Collected data:
------

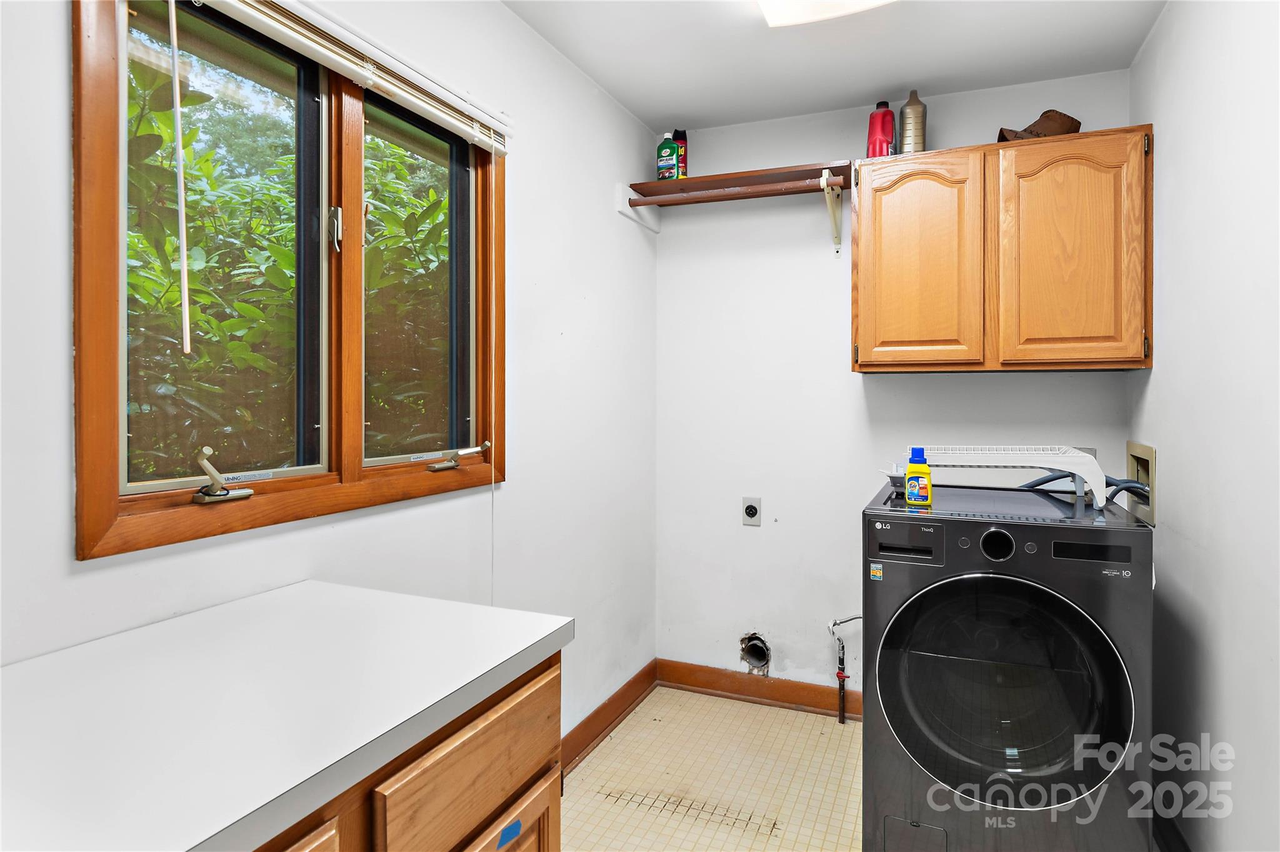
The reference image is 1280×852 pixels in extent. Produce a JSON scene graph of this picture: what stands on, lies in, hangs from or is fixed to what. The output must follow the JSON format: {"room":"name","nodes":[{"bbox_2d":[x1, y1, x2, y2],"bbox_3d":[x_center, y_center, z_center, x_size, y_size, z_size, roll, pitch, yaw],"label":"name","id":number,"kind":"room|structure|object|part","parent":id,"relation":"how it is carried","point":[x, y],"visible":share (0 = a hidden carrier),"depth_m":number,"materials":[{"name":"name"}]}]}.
{"room":"laundry room","nodes":[
{"label":"laundry room","id":0,"kind":"room"},
{"bbox_2d":[0,0,662,748],"bbox_3d":[-0.723,0.008,1.402,0.136,2.531,3.613,0,1,23],"label":"left wall","id":1,"kind":"structure","parent":0,"point":[604,199],"depth_m":1.93,"materials":[{"name":"white paint"}]},
{"bbox_2d":[71,0,506,561],"bbox_3d":[-0.686,-0.339,1.512,0.142,1.102,1.121,0,1,23],"label":"window","id":2,"kind":"structure","parent":1,"relation":"in","point":[114,460],"depth_m":1.39,"materials":[{"name":"brown wood"}]},
{"bbox_2d":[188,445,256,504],"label":"window crank","id":3,"kind":"object","parent":2,"relation":"attached to","point":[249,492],"visible":0.98,"depth_m":1.22,"materials":[{"name":"silver metal"}]},
{"bbox_3d":[-0.872,-0.324,1.360,0.067,0.953,0.386,0,1,23],"label":"pane","id":4,"kind":"part","parent":2,"relation":"part of","materials":[{"name":"clear glass"}]},
{"bbox_3d":[-0.745,-0.460,1.574,0.040,0.101,0.032,0,1,23],"label":"window latch","id":5,"kind":"part","parent":2,"relation":"part of","materials":[{"name":"silver metal"}]},
{"bbox_2d":[196,0,509,151],"bbox_3d":[-0.642,-0.819,1.438,0.051,0.085,1.138,0,1,23],"label":"window blind","id":6,"kind":"object","parent":2,"relation":"attached to","point":[484,117],"visible":0.98,"depth_m":1.45,"materials":[{"name":"white plastic"}]},
{"bbox_2d":[168,0,192,360],"bbox_3d":[-0.790,-0.461,1.098,0.015,0.701,0.017,0,1,23],"label":"blind wand","id":7,"kind":"object","parent":6,"relation":"hanging from","point":[186,311],"visible":0.98,"depth_m":1.09,"materials":[{"name":"white plastic"}]},
{"bbox_2d":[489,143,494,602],"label":"blind cord","id":8,"kind":"object","parent":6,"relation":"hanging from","point":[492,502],"visible":0.98,"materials":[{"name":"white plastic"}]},
{"bbox_3d":[-0.614,-0.340,1.801,0.075,0.934,0.419,0,1,23],"label":"pane","id":9,"kind":"part","parent":2,"relation":"part of","materials":[{"name":"clear glass"}]},
{"bbox_2d":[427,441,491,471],"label":"window crank","id":10,"kind":"object","parent":2,"relation":"attached to","point":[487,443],"visible":0.98,"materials":[{"name":"silver metal"}]},
{"bbox_2d":[560,660,658,774],"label":"baseboard","id":11,"kind":"structure","parent":1,"relation":"attached to","point":[599,731],"depth_m":2.54,"materials":[{"name":"brown wood"}]},
{"bbox_2d":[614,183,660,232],"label":"shelf cleat","id":12,"kind":"object","parent":1,"relation":"attached to","point":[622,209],"visible":0.79,"depth_m":2.75,"materials":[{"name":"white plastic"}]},
{"bbox_2d":[559,686,862,851],"bbox_3d":[0.189,1.322,0.939,2.181,0.101,3.941,0,1,23],"label":"floor","id":13,"kind":"structure","parent":0,"point":[837,726],"depth_m":2.21,"materials":[{"name":"beige tile"}]},
{"bbox_2d":[256,651,562,851],"bbox_3d":[-0.639,0.832,0.671,0.614,0.875,1.198,0,1,23],"label":"base cabinet","id":14,"kind":"object","parent":13,"relation":"on","point":[464,744],"visible":0.32,"depth_m":0.88,"materials":[{"name":"brown wood"}]},
{"bbox_2d":[0,580,571,851],"bbox_3d":[-0.700,0.385,0.719,0.663,0.040,1.356,0,1,23],"label":"countertop","id":15,"kind":"structure","parent":14,"relation":"on","point":[397,597],"depth_m":0.81,"materials":[{"name":"white laminate"}]},
{"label":"cabinet door","id":16,"kind":"part","parent":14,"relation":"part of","materials":[{"name":"brown wood"}]},
{"bbox_3d":[-0.234,0.523,0.969,0.027,0.150,0.364,0,1,23],"label":"drawer","id":17,"kind":"part","parent":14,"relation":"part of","materials":[{"name":"brown wood"}]},
{"bbox_3d":[-0.233,0.875,1.005,0.047,0.467,0.299,0,1,23],"label":"cabinet door","id":18,"kind":"part","parent":14,"relation":"part of","materials":[{"name":"brown wood"}]},
{"bbox_2d":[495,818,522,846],"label":"blue tape","id":19,"kind":"object","parent":14,"relation":"attached to","point":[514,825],"visible":0.97,"depth_m":0.98,"materials":[{"name":"blue"}]},
{"bbox_2d":[860,481,1154,851],"bbox_3d":[1.033,0.749,1.914,0.672,1.016,0.713,0,1,23],"label":"washing machine","id":20,"kind":"object","parent":13,"relation":"on","point":[1083,691],"visible":0.99,"depth_m":1.63,"materials":[{"name":"black metal"}]},
{"bbox_3d":[0.692,0.327,1.688,0.202,0.101,0.060,0,1,23],"label":"control","id":21,"kind":"part","parent":20,"relation":"part of","materials":[{"name":"black plastic"}]},
{"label":"access panel","id":22,"kind":"part","parent":20,"relation":"part of","materials":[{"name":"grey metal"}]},
{"bbox_2d":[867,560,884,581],"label":"sticker","id":23,"kind":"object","parent":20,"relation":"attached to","point":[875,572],"visible":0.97,"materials":[{"name":"paper"}]},
{"bbox_2d":[904,447,933,504],"bbox_3d":[0.817,0.173,1.874,0.078,0.163,0.051,0,1,23],"label":"detergent bottle","id":24,"kind":"object","parent":20,"relation":"on","point":[910,465],"visible":0.99,"depth_m":1.85,"materials":[{"name":"plastic"}]},
{"bbox_3d":[0.888,0.313,1.603,0.076,0.074,0.049,0,1,23],"label":"dial","id":25,"kind":"part","parent":20,"relation":"part of","materials":[{"name":"black plastic"}]},
{"bbox_2d":[890,444,1109,508],"bbox_3d":[1.067,0.165,1.954,0.577,0.154,0.268,0,1,12],"label":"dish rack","id":26,"kind":"object","parent":20,"relation":"on","point":[1043,465],"visible":0.88,"depth_m":1.85,"materials":[{"name":"white plastic"}]},
{"bbox_3d":[0.909,0.679,1.626,0.581,0.565,0.108,0,1,23],"label":"washer door","id":27,"kind":"part","parent":20,"relation":"part of","materials":[{"name":"glass"}]},
{"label":"display","id":28,"kind":"part","parent":20,"relation":"part of","materials":[{"name":"black plastic"}]},
{"bbox_2d":[501,0,1170,134],"bbox_3d":[0.197,-1.310,0.962,2.085,0.105,3.839,0,1,23],"label":"ceiling","id":29,"kind":"structure","parent":0,"point":[629,105],"depth_m":2.21,"materials":[{"name":"white paint"}]},
{"bbox_2d":[755,0,896,26],"bbox_3d":[0.423,-1.217,1.446,0.407,0.097,0.985,0,1,23],"label":"ceiling light","id":30,"kind":"object","parent":29,"relation":"attached to","point":[787,0],"visible":0.98,"depth_m":1.85,"materials":[{"name":"white"}]},
{"bbox_2d":[655,71,1136,705],"bbox_3d":[0.957,-0.016,2.705,1.919,2.529,0.145,0,1,23],"label":"back wall","id":31,"kind":"structure","parent":0,"point":[1045,380],"depth_m":2.76,"materials":[{"name":"white paint"}]},
{"bbox_2d":[622,162,849,240],"bbox_3d":[0.430,-0.861,2.665,0.886,0.256,0.326,0,1,23],"label":"closet shelf","id":32,"kind":"object","parent":31,"relation":"attached to","point":[652,187],"visible":0.95,"depth_m":2.64,"materials":[{"name":"brown wood"}]},
{"bbox_2d":[656,132,678,179],"bbox_3d":[0.119,-1.130,2.809,0.101,0.216,0.063,0,1,23],"label":"green bottle","id":33,"kind":"object","parent":32,"relation":"on","point":[670,160],"visible":0.87,"depth_m":2.78,"materials":[{"name":"plastic"}]},
{"bbox_2d":[672,128,688,178],"bbox_3d":[0.173,-1.152,2.826,0.071,0.235,0.063,0,1,23],"label":"red bottle","id":34,"kind":"object","parent":32,"relation":"on","point":[682,162],"visible":0.64,"depth_m":2.80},
{"bbox_2d":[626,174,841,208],"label":"closet rod","id":35,"kind":"object","parent":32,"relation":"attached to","point":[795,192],"visible":0.87,"depth_m":2.55,"materials":[{"name":"brown wood"}]},
{"bbox_2d":[741,496,761,525],"bbox_3d":[0.488,0.407,2.789,0.079,0.121,0.011,0,1,23],"label":"dryer outlet","id":36,"kind":"object","parent":31,"relation":"attached to","point":[750,510],"visible":0.99,"depth_m":2.79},
{"bbox_2d":[738,631,771,673],"bbox_3d":[0.521,1.031,2.823,0.145,0.167,0.119,0,1,23],"label":"dryer vent","id":37,"kind":"object","parent":31,"relation":"in","point":[752,649],"visible":0.92,"depth_m":2.83,"materials":[{"name":"metal"}]},
{"bbox_2d":[656,658,860,719],"bbox_3d":[0.928,1.191,2.641,1.839,0.105,0.020,0,1,23],"label":"baseboard","id":38,"kind":"structure","parent":31,"relation":"attached to","point":[810,691],"depth_m":2.81,"materials":[{"name":"brown wood"}]},
{"bbox_2d":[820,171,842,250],"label":"shelf bracket","id":39,"kind":"object","parent":31,"relation":"attached to","point":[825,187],"visible":0.98,"depth_m":2.59,"materials":[{"name":"white metal"}]},
{"bbox_2d":[828,613,862,725],"bbox_3d":[0.867,1.024,2.622,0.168,0.487,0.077,0,1,23],"label":"water pipe","id":40,"kind":"object","parent":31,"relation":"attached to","point":[842,719],"visible":0.95,"depth_m":2.63,"materials":[{"name":"metal"}]},
{"bbox_2d":[852,124,1153,374],"bbox_3d":[1.260,-0.551,2.316,0.911,0.781,0.330,0,1,23],"label":"wall cabinet","id":41,"kind":"object","parent":31,"relation":"attached to","point":[1148,127],"visible":0.99,"depth_m":2.16,"materials":[{"name":"brown wood"}]},
{"bbox_2d":[866,100,895,157],"bbox_3d":[0.928,-1.083,2.463,0.103,0.250,0.099,0,1,23],"label":"red bottle","id":42,"kind":"object","parent":41,"relation":"on","point":[882,115],"visible":0.81,"depth_m":2.43,"materials":[{"name":"red plastic"}]},
{"bbox_2d":[898,89,928,152],"bbox_3d":[1.043,-1.103,2.444,0.096,0.273,0.095,0,1,23],"label":"gray bottle","id":43,"kind":"object","parent":41,"relation":"on","point":[910,102],"visible":0.83,"depth_m":2.41,"materials":[{"name":"plastic"}]},
{"bbox_3d":[0.966,-0.523,2.249,0.353,0.739,0.069,0,1,23],"label":"cabinet door","id":44,"kind":"part","parent":41,"relation":"part of","materials":[{"name":"brown wood"}]},
{"bbox_2d":[996,108,1082,141],"bbox_3d":[1.435,-1.030,2.323,0.264,0.142,0.214,0,1,23],"label":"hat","id":45,"kind":"object","parent":41,"relation":"on","point":[1040,120],"visible":0.55,"depth_m":2.26,"materials":[{"name":"brown"}]},
{"bbox_3d":[1.410,-0.520,2.123,0.358,0.762,0.085,0,1,23],"label":"cabinet door","id":46,"kind":"part","parent":41,"relation":"part of","materials":[{"name":"brown wood"}]},
{"bbox_2d":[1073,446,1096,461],"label":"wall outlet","id":47,"kind":"object","parent":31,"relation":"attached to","point":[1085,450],"visible":0.17,"depth_m":2.37,"materials":[{"name":"plastic"}]},
{"bbox_2d":[1130,0,1279,851],"bbox_3d":[1.171,0.007,0.784,0.133,2.534,3.572,0,1,23],"label":"right wall","id":48,"kind":"structure","parent":0,"point":[1170,473],"depth_m":1.60,"materials":[{"name":"white paint"}]},
{"bbox_2d":[1125,440,1156,525],"bbox_3d":[1.700,0.210,2.141,0.093,0.238,0.327,0,1,23],"label":"washer outlet box","id":49,"kind":"object","parent":48,"relation":"in","point":[1130,448],"visible":0.52,"depth_m":2.16,"materials":[{"name":"beige plastic"}]},
{"bbox_2d":[1016,467,1148,503],"bbox_3d":[1.463,0.251,2.148,0.361,0.235,0.274,0,1,23],"label":"water hose","id":50,"kind":"object","parent":49,"relation":"attached to","point":[1058,477],"visible":0.32,"depth_m":2.09,"materials":[{"name":"blue"}]},
{"bbox_2d":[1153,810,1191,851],"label":"baseboard","id":51,"kind":"structure","parent":48,"relation":"attached to","point":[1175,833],"depth_m":1.83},
{"label":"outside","id":52,"kind":"structure","parent":0,"visible":0},
{"label":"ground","id":53,"kind":"structure","parent":52,"visible":0},
{"bbox_2d":[125,36,458,476],"bbox_3d":[-1.885,-0.178,3.422,2.295,3.514,4.889,0,1,23],"label":"hedge","id":54,"kind":"object","parent":53,"relation":"on","point":[169,117],"visible":0.33,"depth_m":2.81,"materials":[{"name":"green plant"}]}
]}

------

Task to carry out:
Copy out, in full, each line above that has the word "baseboard" in it.

Answer to the problem:
{"bbox_2d":[560,660,658,774],"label":"baseboard","id":11,"kind":"structure","parent":1,"relation":"attached to","point":[599,731],"depth_m":2.54,"materials":[{"name":"brown wood"}]},
{"bbox_2d":[656,658,860,719],"bbox_3d":[0.928,1.191,2.641,1.839,0.105,0.020,0,1,23],"label":"baseboard","id":38,"kind":"structure","parent":31,"relation":"attached to","point":[810,691],"depth_m":2.81,"materials":[{"name":"brown wood"}]},
{"bbox_2d":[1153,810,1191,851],"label":"baseboard","id":51,"kind":"structure","parent":48,"relation":"attached to","point":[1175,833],"depth_m":1.83},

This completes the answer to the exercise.